Subject: Re: Multiprocessor with NetBSD ?
To: Johnny Billquist <bqt@update.uu.se>
From: Robert Elz <kre@munnari.OZ.AU>
List: current-users
Date: 06/04/2001 16:48:04
    Date:        Mon, 4 Jun 2001 11:16:37 +0200 (CEST)
    From:        Johnny Billquist <bqt@update.uu.se>
    Message-ID:  <Pine.LNX.4.21.0106041109010.28998-100000@Tempo.Update.UU.SE>

  | As for the granularity of locking, that don't have anything to do with SMP
  | or not, only performance.

Yes, exactly - those claiming that SMP needs fine grained locking
in order to be called SMP are simply wrong ... all that is needed
is for all of the processors to be treated equally (as much as is
possible).   After that you're just into questions of quality of
implementation, for which there is rarely ever any one metric by
which one implementation can be said to be unilaterally better than
another.

Consider an analogy with multiprocessing on a single processor.
That's generally defined as being when a process has the illusion
of running on the processor alone, while other processes running
concurrently have the same illusion.

Now, that's generally done via one means or other of implementing a
time quantum - every so often the processor is switched to another
process, so each gets some fraction of the available CPU time.

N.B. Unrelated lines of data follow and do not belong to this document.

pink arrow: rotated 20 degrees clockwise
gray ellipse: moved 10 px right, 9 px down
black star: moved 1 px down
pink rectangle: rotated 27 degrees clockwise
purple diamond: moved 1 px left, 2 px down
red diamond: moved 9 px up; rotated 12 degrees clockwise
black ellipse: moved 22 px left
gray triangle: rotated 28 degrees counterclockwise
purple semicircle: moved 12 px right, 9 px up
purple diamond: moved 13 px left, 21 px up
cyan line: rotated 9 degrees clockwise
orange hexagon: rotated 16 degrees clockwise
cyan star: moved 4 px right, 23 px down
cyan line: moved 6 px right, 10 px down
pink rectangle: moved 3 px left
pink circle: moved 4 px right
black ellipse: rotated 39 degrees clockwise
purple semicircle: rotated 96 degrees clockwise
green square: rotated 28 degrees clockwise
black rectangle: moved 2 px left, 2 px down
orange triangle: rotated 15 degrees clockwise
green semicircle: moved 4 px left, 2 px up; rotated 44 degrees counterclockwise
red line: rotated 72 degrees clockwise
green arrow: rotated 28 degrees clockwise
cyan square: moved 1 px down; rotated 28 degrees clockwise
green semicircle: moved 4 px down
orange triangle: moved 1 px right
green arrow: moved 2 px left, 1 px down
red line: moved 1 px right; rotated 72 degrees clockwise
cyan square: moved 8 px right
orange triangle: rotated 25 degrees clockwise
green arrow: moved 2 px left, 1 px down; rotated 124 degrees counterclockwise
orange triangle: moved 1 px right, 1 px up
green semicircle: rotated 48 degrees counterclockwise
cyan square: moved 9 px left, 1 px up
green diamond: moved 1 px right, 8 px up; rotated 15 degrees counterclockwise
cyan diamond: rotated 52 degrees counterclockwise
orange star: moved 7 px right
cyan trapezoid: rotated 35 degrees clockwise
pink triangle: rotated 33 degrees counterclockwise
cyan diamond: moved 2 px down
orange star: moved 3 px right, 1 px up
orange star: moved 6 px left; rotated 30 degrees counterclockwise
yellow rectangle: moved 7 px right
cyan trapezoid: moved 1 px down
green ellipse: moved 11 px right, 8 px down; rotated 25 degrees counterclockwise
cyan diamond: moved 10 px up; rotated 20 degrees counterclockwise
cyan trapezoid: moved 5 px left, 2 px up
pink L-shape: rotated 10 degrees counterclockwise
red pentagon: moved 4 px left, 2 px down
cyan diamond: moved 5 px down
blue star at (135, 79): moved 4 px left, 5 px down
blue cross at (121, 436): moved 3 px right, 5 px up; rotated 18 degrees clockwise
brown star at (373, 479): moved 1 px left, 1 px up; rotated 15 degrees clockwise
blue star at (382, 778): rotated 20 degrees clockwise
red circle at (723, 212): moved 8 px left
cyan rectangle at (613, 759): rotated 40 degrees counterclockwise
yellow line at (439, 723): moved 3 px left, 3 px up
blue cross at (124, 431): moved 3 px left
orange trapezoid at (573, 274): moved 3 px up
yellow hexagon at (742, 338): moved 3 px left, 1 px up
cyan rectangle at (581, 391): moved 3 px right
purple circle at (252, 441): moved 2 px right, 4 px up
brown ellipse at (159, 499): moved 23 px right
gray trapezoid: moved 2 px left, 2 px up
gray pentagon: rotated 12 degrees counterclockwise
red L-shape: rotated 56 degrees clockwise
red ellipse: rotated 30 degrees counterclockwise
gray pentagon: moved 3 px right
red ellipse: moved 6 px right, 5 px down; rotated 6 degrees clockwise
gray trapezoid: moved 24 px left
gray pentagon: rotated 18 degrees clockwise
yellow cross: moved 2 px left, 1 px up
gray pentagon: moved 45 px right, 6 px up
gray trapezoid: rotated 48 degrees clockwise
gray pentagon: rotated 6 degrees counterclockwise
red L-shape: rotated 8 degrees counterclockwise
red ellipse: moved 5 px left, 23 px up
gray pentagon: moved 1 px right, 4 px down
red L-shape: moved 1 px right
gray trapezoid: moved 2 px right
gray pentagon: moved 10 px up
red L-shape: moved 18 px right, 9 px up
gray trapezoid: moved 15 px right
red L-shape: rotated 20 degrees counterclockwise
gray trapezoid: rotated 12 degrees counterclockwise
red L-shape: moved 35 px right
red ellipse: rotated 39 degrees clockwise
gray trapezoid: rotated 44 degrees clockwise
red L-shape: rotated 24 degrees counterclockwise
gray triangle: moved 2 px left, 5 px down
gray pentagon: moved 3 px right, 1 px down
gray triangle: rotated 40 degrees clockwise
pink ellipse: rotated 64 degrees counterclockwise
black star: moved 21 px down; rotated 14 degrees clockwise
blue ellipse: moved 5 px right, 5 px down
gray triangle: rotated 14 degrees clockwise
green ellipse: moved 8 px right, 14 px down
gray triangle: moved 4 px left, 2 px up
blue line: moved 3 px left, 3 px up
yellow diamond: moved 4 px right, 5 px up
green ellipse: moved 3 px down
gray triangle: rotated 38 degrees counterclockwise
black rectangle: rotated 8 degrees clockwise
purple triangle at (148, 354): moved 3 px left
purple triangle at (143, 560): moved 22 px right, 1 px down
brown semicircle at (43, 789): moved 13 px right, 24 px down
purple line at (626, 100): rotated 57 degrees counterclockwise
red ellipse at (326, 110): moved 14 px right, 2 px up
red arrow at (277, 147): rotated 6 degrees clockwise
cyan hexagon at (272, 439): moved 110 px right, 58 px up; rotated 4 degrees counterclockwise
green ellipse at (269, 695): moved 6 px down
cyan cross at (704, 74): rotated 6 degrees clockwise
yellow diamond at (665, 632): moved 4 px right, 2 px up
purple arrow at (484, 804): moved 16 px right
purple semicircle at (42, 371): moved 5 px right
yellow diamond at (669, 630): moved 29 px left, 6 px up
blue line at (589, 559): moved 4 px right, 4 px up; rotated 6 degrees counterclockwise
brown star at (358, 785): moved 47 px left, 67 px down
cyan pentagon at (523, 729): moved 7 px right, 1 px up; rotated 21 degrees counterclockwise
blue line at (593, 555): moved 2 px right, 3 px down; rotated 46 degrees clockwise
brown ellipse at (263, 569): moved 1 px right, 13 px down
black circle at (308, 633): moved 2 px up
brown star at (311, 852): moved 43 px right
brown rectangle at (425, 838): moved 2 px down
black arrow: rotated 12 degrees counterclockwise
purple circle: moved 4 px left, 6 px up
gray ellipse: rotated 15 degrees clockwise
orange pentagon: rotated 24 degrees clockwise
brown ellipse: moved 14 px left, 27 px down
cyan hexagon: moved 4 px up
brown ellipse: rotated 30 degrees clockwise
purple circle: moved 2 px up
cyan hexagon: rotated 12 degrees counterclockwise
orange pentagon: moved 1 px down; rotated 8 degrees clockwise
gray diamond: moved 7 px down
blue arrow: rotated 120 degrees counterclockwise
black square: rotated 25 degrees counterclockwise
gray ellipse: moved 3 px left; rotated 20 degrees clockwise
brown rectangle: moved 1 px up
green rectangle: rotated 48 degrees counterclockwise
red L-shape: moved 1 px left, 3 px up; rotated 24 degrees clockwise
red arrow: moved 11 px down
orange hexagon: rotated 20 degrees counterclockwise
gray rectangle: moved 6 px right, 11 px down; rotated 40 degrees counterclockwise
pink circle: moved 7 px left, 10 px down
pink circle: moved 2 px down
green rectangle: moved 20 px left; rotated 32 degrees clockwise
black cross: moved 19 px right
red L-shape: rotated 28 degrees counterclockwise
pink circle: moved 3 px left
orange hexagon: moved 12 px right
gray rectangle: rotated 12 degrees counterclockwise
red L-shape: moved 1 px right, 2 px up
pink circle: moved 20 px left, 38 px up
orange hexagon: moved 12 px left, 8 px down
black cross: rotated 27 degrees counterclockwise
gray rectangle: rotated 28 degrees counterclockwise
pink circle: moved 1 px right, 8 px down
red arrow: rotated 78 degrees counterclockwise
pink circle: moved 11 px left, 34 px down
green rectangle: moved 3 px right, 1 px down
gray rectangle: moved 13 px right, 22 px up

I doubt that anyone would argue that the time quantum has to be
infinitely small for this to still be called multi processing,
in fact, making it too small hurts performance (all the processor ever
does is context switch, no applications do any work at all).
The best value to use depends upon circumstances, and while making
it too large is generally not good, there's no magic point at which
the system stops being a multi processing system.